● PROBLEM TO SOLVE:
It would help if you retyped the data exactly, leaving out the pictures.

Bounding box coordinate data

+--

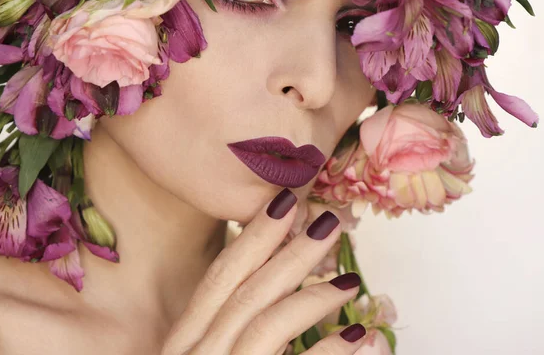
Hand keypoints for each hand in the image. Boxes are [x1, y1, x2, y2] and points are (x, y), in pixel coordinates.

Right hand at [161, 188, 367, 354]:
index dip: (252, 238)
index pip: (218, 280)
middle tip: (326, 222)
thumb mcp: (214, 351)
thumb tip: (289, 277)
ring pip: (263, 327)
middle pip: (243, 295)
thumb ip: (237, 320)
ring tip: (349, 279)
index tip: (284, 202)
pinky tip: (359, 337)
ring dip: (310, 297)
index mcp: (184, 343)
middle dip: (286, 253)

+--

● TASK OUTPUT:
Hand keypoints for each hand in the image. Boxes are [x1, y1, x2, y2] and points are (x, y), in pixel coordinates.

Right hand at [161, 188, 367, 354]:
index dip: (252, 238)
index pip: (218, 280)
middle tip: (326, 222)
thumb mcp: (214, 351)
thumb tip: (289, 277)
ring pip: (263, 327)
middle pip: (243, 295)
thumb ip: (237, 320)
ring tip: (349, 279)
index tip: (284, 202)
pinky tip: (359, 337)
ring dip: (310, 297)
index mcp: (184, 343)
middle dip: (286, 253)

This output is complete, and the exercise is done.